Preheat oven Electric 220C/Fan 200C, Gas 7
Servings: 6 people

Equipment

  • measuring jug
  • pan
  • wooden spoon
  • small bowl
  • pan
  • wooden spoon
  • mixing bowl
  • whisk

Ingredients

Choux Pastry

  • 5 floz water
  • 50 g butter
  • 62 g plain flour
  • 2 eggs

Chocolate Sauce

  • 175 g good plain chocolate
  • 20 g butter
  • 3 tbsp water
  • 3 tbsp golden syrup
  • 1 tsp vanilla essence

Filling

  • 300 ml double cream
  • Icing sugar to sweeten cream

Instructions

Making Choux Pastry

  • Beat eggs
  • Put water and butter into pan and heat gently until fat has melted
  • Bring to boil, when bubbling vigorously, remove from heat and quickly stir in the flour
  • Beat quickly with wooden spoon until the mixture forms a ball
  • Cool slightly
  • Beat in egg a little at a time until the pastry is smooth and glossy
  • Place about 24 teaspoonfuls on greased baking tray
  • Bake 15-20mins – check the profiteroles are dry inside, you might need to put a hole in them and return to oven for few mins.

> [Data segment]

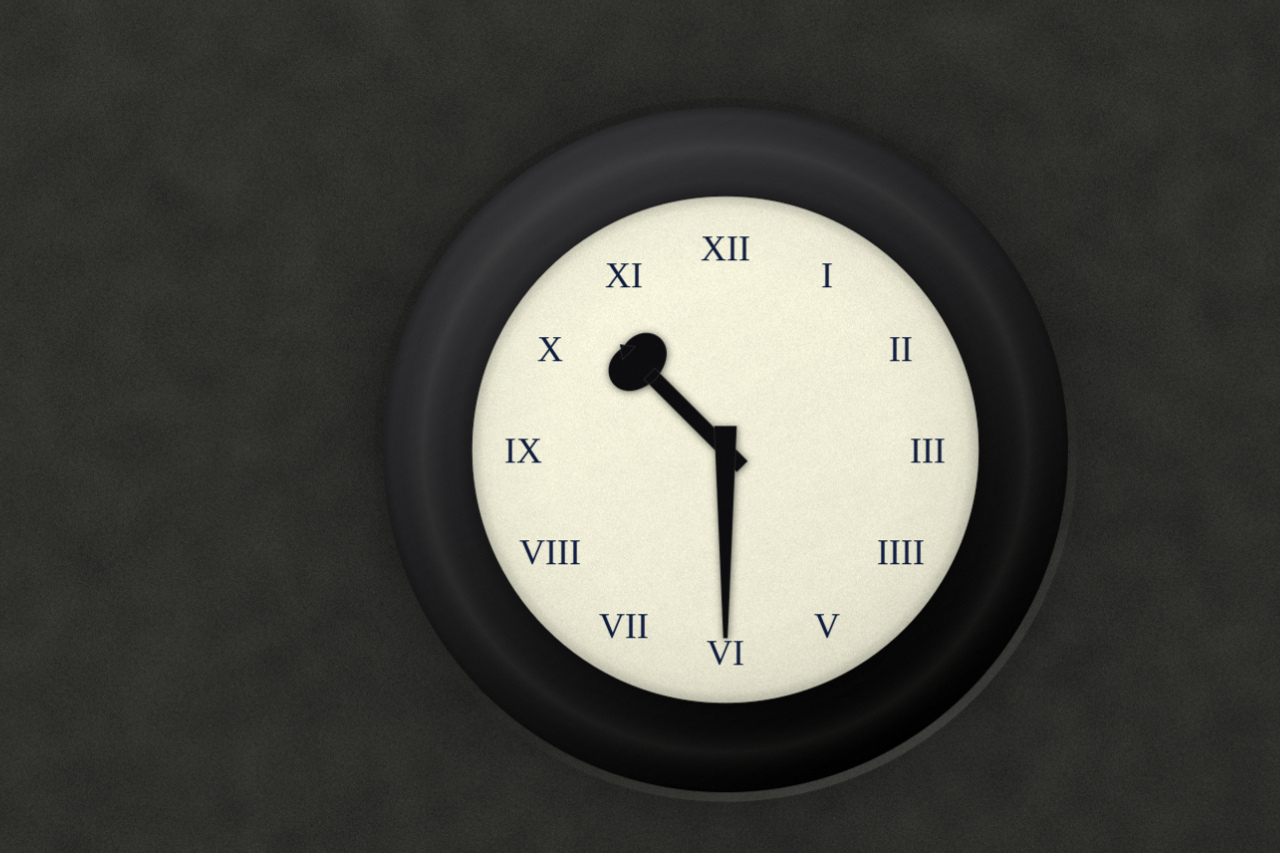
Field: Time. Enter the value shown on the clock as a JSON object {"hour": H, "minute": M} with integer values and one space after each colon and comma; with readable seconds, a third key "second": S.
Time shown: {"hour": 10, "minute": 30}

> [Stated task A]
Answer these questions using the profiteroles recipe.
(i) At what temperature should a fan oven be preheated?
(ii) How much double cream does the filling call for?
(iii) About how many teaspoonfuls of pastry are placed on the baking tray?
> [Stated task B] Continue the profiteroles recipe with the steps that come after its last baking instruction.

> [Written response A]
(i) 200C
(ii) 300 ml
(iii) About 24

> [Written response B]
  • Cool and wire tray

Chocolate Sauce

  • Break chocolate into small pieces.
  • Place in pan with water, syrup and butter
  • Heat gently until chocolate is melted
  • Beat in vanilla essence. Leave to cool
  • Whip cream, adding icing sugar to sweeten
  • When profiteroles are cool, make a slit and insert cream.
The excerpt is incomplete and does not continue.